As part of the CAMH show, Shaun El C. Leonardo's The Arena, a  Greco-Roman wrestling collaboration with Musiqa and Project Row Houses, at the Progressive Amateur Boxing Association, brought a whole other layer of visceral agitation. Watching bodies get pummeled, accompanied by fabulous percussion, proved deliciously traumatic, with lots of screaming from people besides myself. The event may have won over some new Greco Roman wrestling fans. 

 Watching bodies get pummeled, accompanied by fabulous percussion, proved deliciously traumatic, with lots of screaming from people besides myself.  

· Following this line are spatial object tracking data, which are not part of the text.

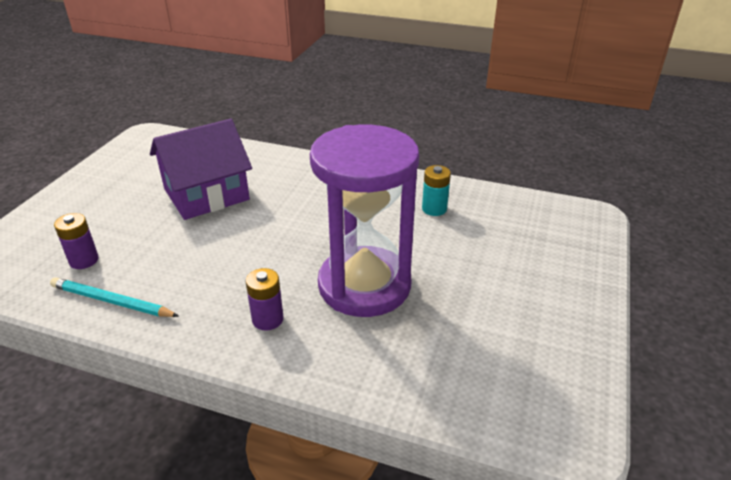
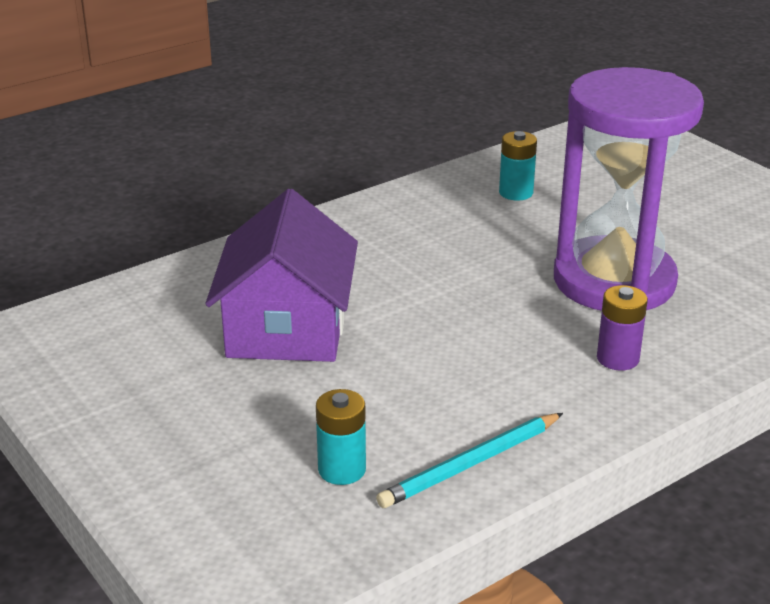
camera: 55 degrees left, 5 degrees down
(84, 260) = (342, 470): purple battery -> turquoise battery

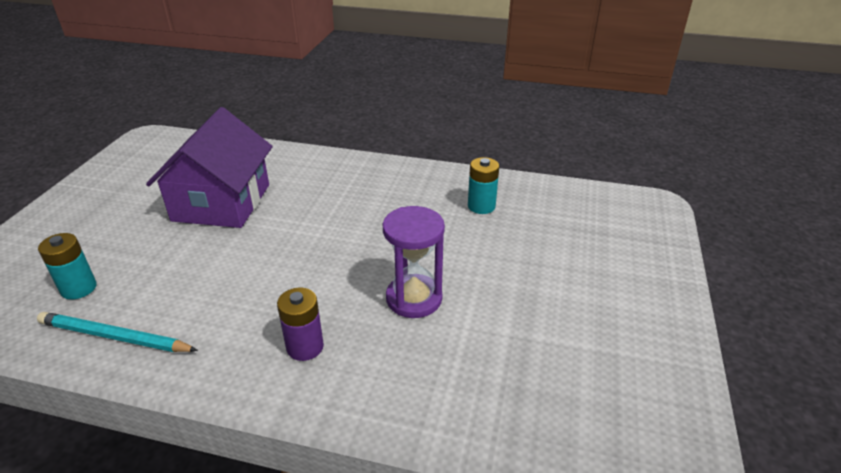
camera: 50 degrees right, 5 degrees up
(287, 328) = (222, 202): purple house -> purple house turned 45 degrees counterclockwise
(614, 281) = (414, 298): purple hourglass -> purple hourglass, size x0.53

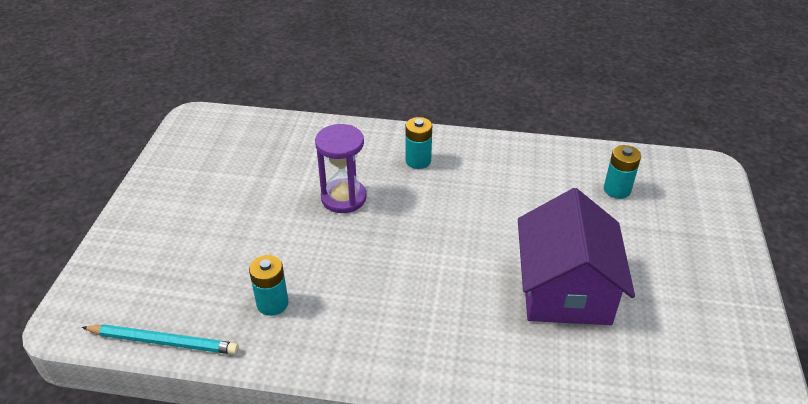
camera: 175 degrees right, 5 degrees up
(114, 337) = (554, 159): turquoise pencil -> turquoise pencil (163, 341)
(305, 347) = (418, 161): purple battery -> turquoise battery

I do feel music in my bones, but it's always better when I happen to be sitting next to "culturebro" Joel Luks. Often, he has actually played what I we are listening to, which was exactly the case during Sandor Ostlund's terrific interpretation of Bizet's Carmen at a recent ROCO Chamber concert at Gremillion & Co.

It's hard to sit there and just be a lump to such luscious music. I just leaned in and took a ride on Luks' mirror neurons. Again, the body wants to join in on the fun. Hey, don't try this with strangers. 

Body-friendly books

After a good long break, I got over my sudden onset theater claustrophobia. During my time away, I rediscovered reading as an art activity. Books may be the most body-friendly form of art. These portable little word-stuffed rectangles are delicately scaled to fit in our hands, and offer a completely flexibility experience.

You can stop and start at will, take them anywhere, even send them to your mother when you are done. You can move about while your imagination is free to run wild. And get this, they are free at the library. Although, sadly, I have recently learned that they want them back.

The weird thing is how I read, which is most often at show time, 8 p.m. when I dutifully take my seat, turn the light on and open the curtain of the first page.